**TEKS YANG DISEDIAKAN**.
::::::::::

Sepersekian detik kemudian, dia menyadari sesuatu berjalan mendekatinya.
Didongakkan kepalanya. Dan benar saja, dia bukan orang yang aku cari. Sejenak
dia menatapku dengan pandangan sinis. Sebelum aku menanggung malu yang
berlebih, aku segera membelokkan langkahku, menjauh darinya.
Aku kembali
ke ruang tunggu depan meja boarding. Jam menunjukkan pukul 07.30 WIB, namun tak
kunjung mendapat kabar darinya. Empat puluh menit lagi kereta api Pasundan
tujuan Kiaracondong Bandung berangkat, namun kau tak kunjung terlihat. Aku
memilih untuk menunggu tepat di depan meja boarding, menyandar di tembok, agar
tetap bisa melihatmu ketika suatu nanti kau berjalan menuju meja boarding.
Sembari
menunggu, aku memainkan aplikasi Instagram dari handphone ku. Salah satu
temanku yang juga ikut dalam rombonganmu mendaki kemarin update instastory. Aku
yang tak kunjung mendapat kabarmu segera memberanikan diri untuk mengirimkan
Direct Message padanya.
“Sudah di
Malang, Lin?”

::::::::::

[Data titik kunci tubuh atau tangan]

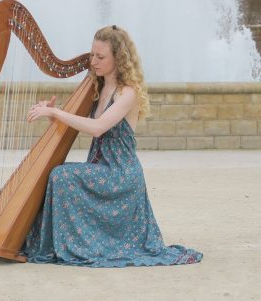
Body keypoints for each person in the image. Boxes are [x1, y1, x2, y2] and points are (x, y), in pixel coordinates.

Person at [22, 24, 203, 267]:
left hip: (120, 175)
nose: (93, 61)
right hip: (101, 168)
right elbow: (82, 122)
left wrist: (56, 112)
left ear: (118, 58)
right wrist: (55, 115)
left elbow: (98, 127)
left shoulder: (127, 93)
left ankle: (73, 246)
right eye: (92, 55)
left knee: (61, 176)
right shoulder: (98, 87)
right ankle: (60, 244)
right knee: (55, 173)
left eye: (100, 57)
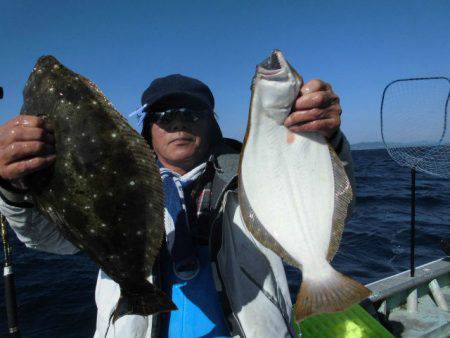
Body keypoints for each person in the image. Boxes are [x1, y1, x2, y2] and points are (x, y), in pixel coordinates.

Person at [0, 73, 355, 337]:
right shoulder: (114, 185)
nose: (179, 122)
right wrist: (13, 189)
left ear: (211, 123)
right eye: (164, 115)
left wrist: (324, 140)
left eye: (192, 112)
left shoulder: (258, 171)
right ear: (147, 128)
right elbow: (49, 238)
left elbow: (319, 198)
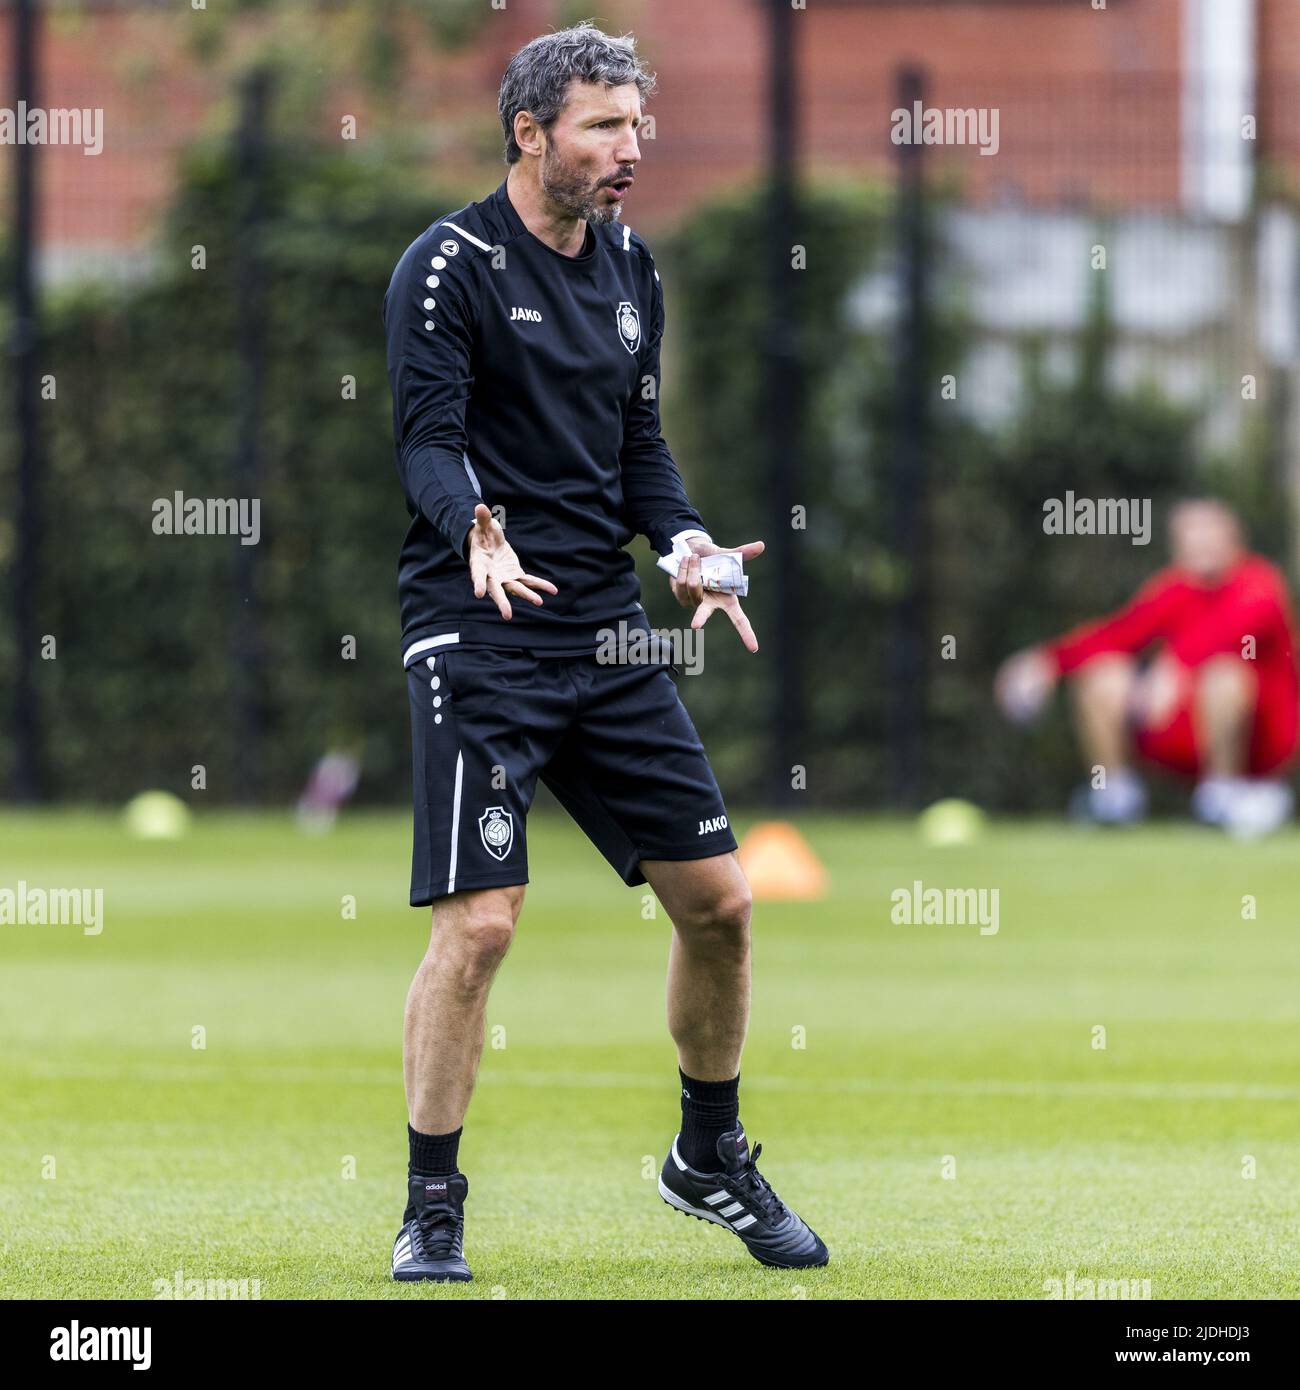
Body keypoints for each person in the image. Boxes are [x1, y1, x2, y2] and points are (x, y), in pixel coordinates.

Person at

::::::::::

**INSTRUKSI TUGAS 1**.
Ganti "meja boarding" dengan "loket pemeriksaan tiket", lalu tuliskan kembali bagian teks tentang penantian keberangkatan kereta antara "Didongakkan kepalanya. Dan" dan "Direct Message padanya.", termasuk kedua batas tersebut.
**INSTRUKSI TUGAS 2**.
Teruskan teks tentang penantian keberangkatan kereta itu, dimulai setelah kalimat terakhir yang tercantum.

**JAWABAN TERTULIS 1**.
Didongakkan kepalanya. Dan benar saja, dia bukan orang yang aku cari. Sejenak
dia menatapku dengan pandangan sinis. Sebelum aku menanggung malu yang
berlebih, aku segera membelokkan langkahku, menjauh darinya.
Aku kembali
ke ruang tunggu depan loket pemeriksaan tiket. Jam menunjukkan pukul 07.30 WIB, namun tak
kunjung mendapat kabar darinya. Empat puluh menit lagi kereta api Pasundan
tujuan Kiaracondong Bandung berangkat, namun kau tak kunjung terlihat. Aku
memilih untuk menunggu tepat di depan loket pemeriksaan tiket, menyandar di tembok, agar
tetap bisa melihatmu ketika suatu nanti kau berjalan menuju loket pemeriksaan tiket.
Sembari
menunggu, aku memainkan aplikasi Instagram dari handphone ku. Salah satu
temanku yang juga ikut dalam rombonganmu mendaki kemarin update instastory. Aku
yang tak kunjung mendapat kabarmu segera memberanikan diri untuk mengirimkan
Direct Message padanya.

**JAWABAN TERTULIS 2**.
Lima belas
menit kemudian, “Sudah”. Balasnya singkat.
“Oke, semua
rombongannya sudah berada di Malang. Sepertinya, dia dan teman-temannya yang
berasal dari Bandung balik hari ini, sesuai jadwal keberangkatan. Tapi… aku
tidak melihatmu dari tadi. Kamu dimana, Mas?”
Dan akal
sehatku pun mulai berargumentasi.
1. Mungkin dia kecapekan, akhirnya dia memutuskan
untuk menunda kepulangannya ke Bandung.
2. Mungkin dia ketiduran, akhirnya dia ketinggalan
kereta.
3. Jadwal keberangkatannya salah kali, bukan
kereta api yang ini.
4. Eh, tunggu, jangan-jangan… dia check in di
Stasiun Gubeng Lama? Tapi apa bisa? Mengingat kereta api Pasundan bukan kereta
api lokal. Sedangkan Stasiun Gubeng Lama hanya melayani kereta api lokal saja.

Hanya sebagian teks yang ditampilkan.